The welding activity routinely triggered alarms from the building's smoke detectors, so much so that staff at the China Arts & Crafts store that occupied the bottom three floors had wrapped plastic around the fire alarms to muffle the sound. Furthermore, workers were found to have cut metal with a welder, contrary to building codes. Thus, when a stray piece of hot metal fell from the thirteenth floor, sparking a fire in the second floor lift lobby, no one paid much attention, believing that it was part of the normal welding activity. A welder discovered the fire, and alerted the fire department. A second emergency call would be made one minute later, when a dental assistant on the 13th floor discovered dense smoke in the hallway.

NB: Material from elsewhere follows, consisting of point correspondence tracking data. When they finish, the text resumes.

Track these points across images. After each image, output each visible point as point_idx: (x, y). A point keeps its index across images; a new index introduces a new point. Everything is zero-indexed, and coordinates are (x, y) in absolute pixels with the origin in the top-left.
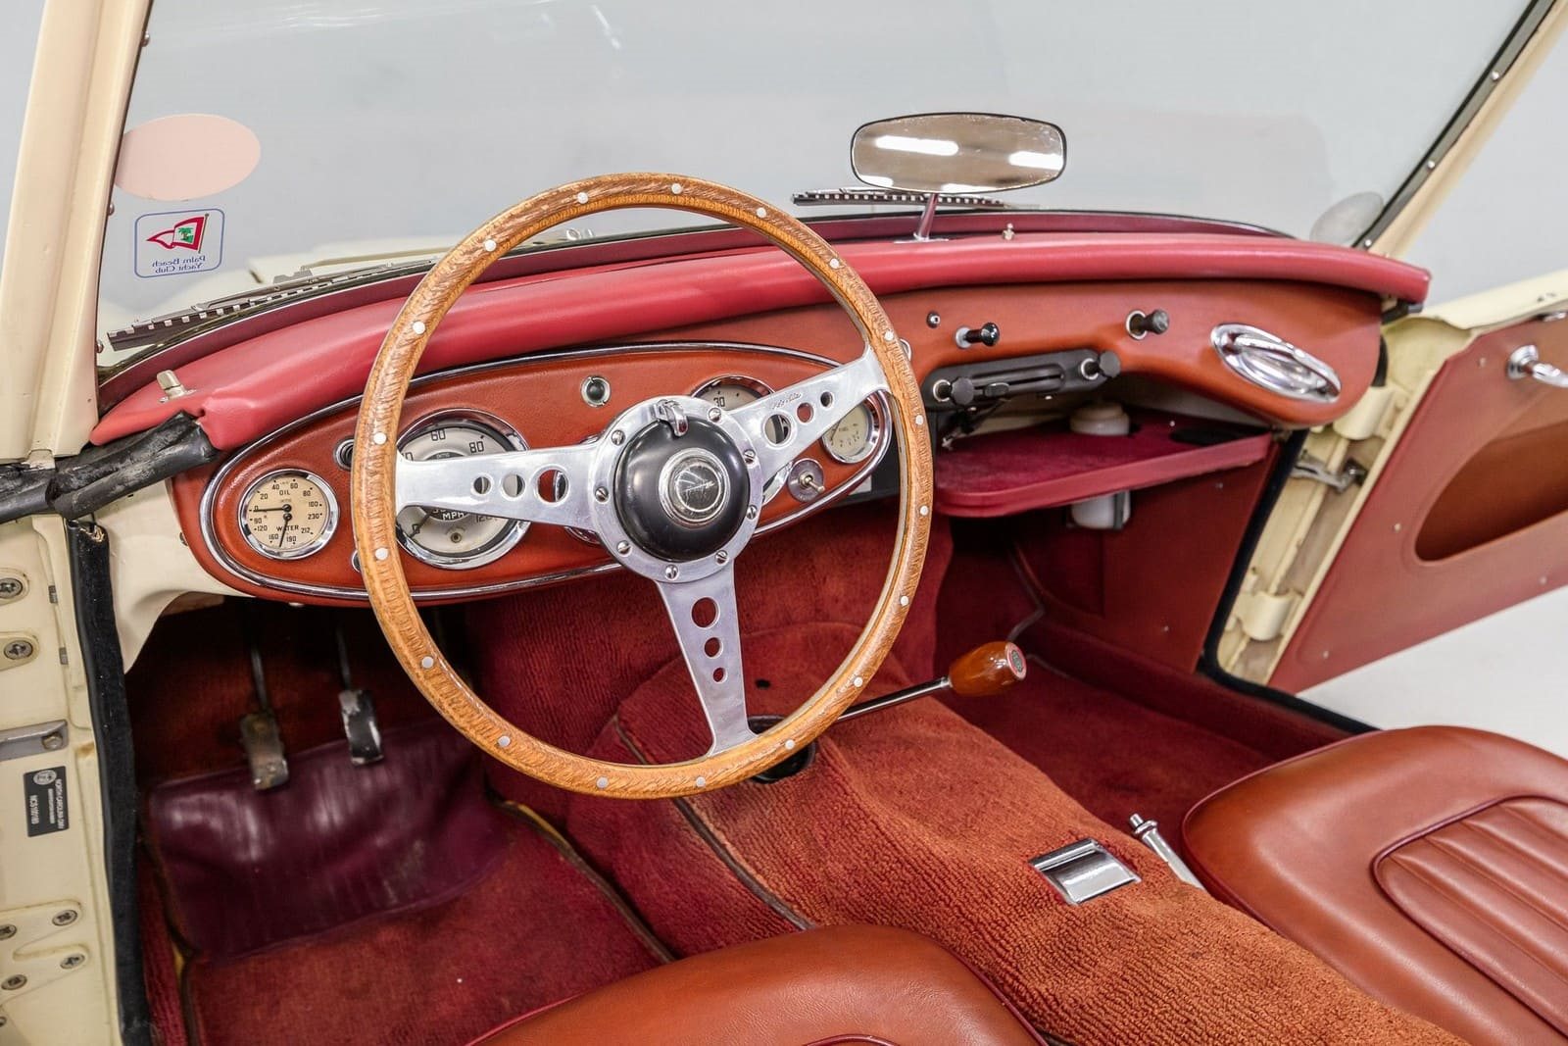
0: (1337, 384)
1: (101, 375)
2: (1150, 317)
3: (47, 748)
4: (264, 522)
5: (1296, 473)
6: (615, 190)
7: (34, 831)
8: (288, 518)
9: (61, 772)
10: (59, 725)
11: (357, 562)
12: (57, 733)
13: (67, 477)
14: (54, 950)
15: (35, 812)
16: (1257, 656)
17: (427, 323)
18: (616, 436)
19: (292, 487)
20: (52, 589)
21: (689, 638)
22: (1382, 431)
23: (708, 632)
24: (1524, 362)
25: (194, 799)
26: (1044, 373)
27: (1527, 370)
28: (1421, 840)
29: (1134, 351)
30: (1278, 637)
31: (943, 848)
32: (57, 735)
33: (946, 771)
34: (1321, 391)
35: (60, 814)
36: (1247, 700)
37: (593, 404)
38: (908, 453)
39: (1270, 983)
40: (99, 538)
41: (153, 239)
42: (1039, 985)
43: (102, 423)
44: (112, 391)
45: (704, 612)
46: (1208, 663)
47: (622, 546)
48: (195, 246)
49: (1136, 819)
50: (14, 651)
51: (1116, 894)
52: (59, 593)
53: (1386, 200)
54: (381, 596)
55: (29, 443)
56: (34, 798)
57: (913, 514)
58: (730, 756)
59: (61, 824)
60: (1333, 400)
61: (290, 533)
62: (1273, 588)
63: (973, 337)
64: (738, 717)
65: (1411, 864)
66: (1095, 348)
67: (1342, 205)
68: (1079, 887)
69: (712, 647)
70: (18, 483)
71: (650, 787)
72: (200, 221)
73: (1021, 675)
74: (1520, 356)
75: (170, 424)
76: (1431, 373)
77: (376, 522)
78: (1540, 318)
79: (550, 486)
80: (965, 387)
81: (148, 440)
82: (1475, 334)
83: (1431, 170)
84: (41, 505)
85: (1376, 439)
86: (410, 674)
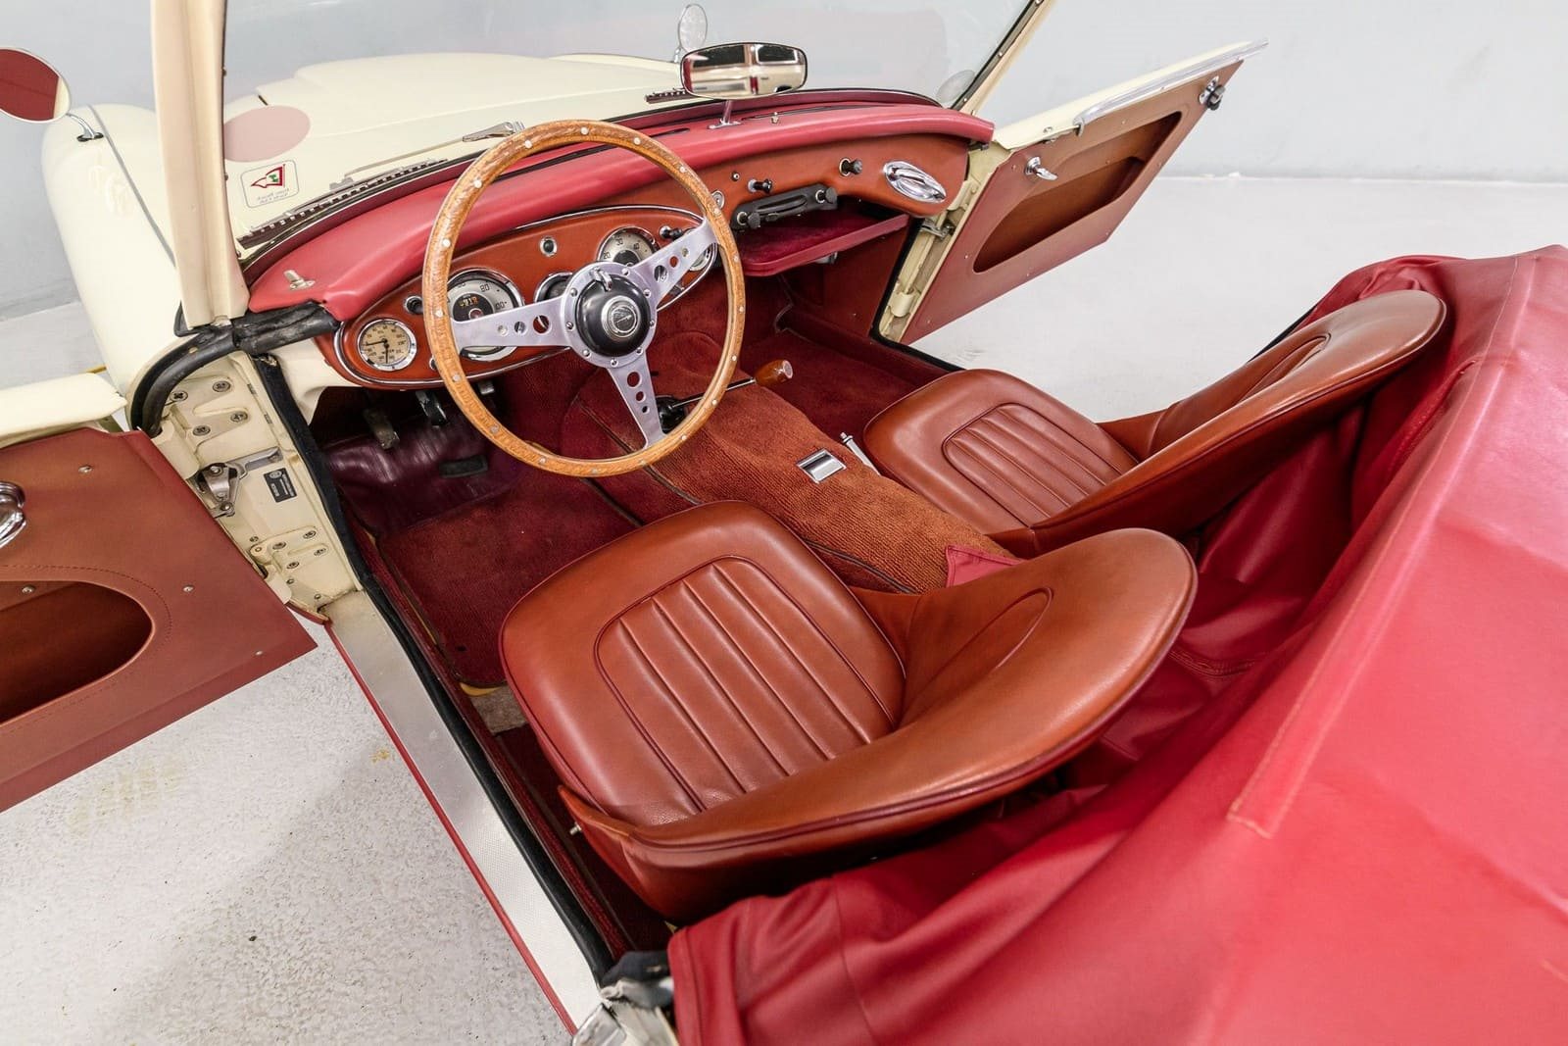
0: (945, 194)
1: (243, 265)
2: (853, 163)
3: (272, 462)
4: (374, 351)
5: (922, 230)
6: (547, 136)
7: (278, 500)
8: (387, 347)
9: (283, 471)
10: (276, 450)
11: (433, 364)
12: (276, 454)
13: (242, 330)
14: (308, 548)
15: (276, 491)
16: (898, 323)
17: (451, 239)
18: (573, 291)
19: (384, 328)
20: (249, 386)
21: (627, 393)
22: (964, 206)
23: (636, 389)
24: (1033, 166)
25: (346, 452)
26: (796, 203)
27: (1034, 171)
28: (963, 430)
29: (844, 184)
30: (908, 314)
31: (757, 461)
32: (277, 455)
33: (753, 418)
34: (936, 196)
35: (290, 490)
36: (892, 350)
37: (548, 255)
38: (731, 278)
39: (899, 513)
40: (274, 364)
41: (254, 185)
42: (803, 520)
43: (253, 297)
44: (253, 274)
45: (633, 379)
46: (875, 332)
47: (585, 352)
48: (281, 184)
49: (843, 435)
50: (236, 417)
51: (835, 476)
52: (255, 388)
53: (976, 75)
54: (462, 400)
55: (212, 313)
56: (273, 485)
57: (735, 312)
58: (655, 448)
59: (292, 494)
60: (942, 201)
61: (390, 354)
62: (907, 290)
63: (758, 186)
64: (658, 428)
65: (960, 443)
66: (824, 184)
67: (952, 79)
68: (819, 474)
69: (639, 396)
70: (212, 335)
71: (620, 469)
72: (280, 169)
73: (790, 377)
74: (1033, 162)
75: (303, 306)
76: (990, 174)
77: (449, 361)
78: (1044, 141)
79: (541, 325)
80: (755, 217)
81: (291, 313)
82: (1013, 151)
83: (1000, 58)
84: (231, 347)
85: (961, 209)
86: (487, 436)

When firefighters first arrived at the scene ten minutes after the lower fire had started, the fire was rated at one-alarm. It was almost immediately raised to three-alarm when heavy smoke impeded firefighters' process up higher floors. By the time reinforcements arrived, it was upgraded to five-alarm, the highest level in Hong Kong.

The fire consumed the bamboo scaffolding; the open elevator shaft provided a source of fresh air, creating a chimney effect that eventually rose to the 13th floor, starting another fire there. Charred human remains were found on the 13th and 14th floors. A workshop run by Chow Sang Sang Jewellery that occupied two rooms on the 15th floor had 22 bodies.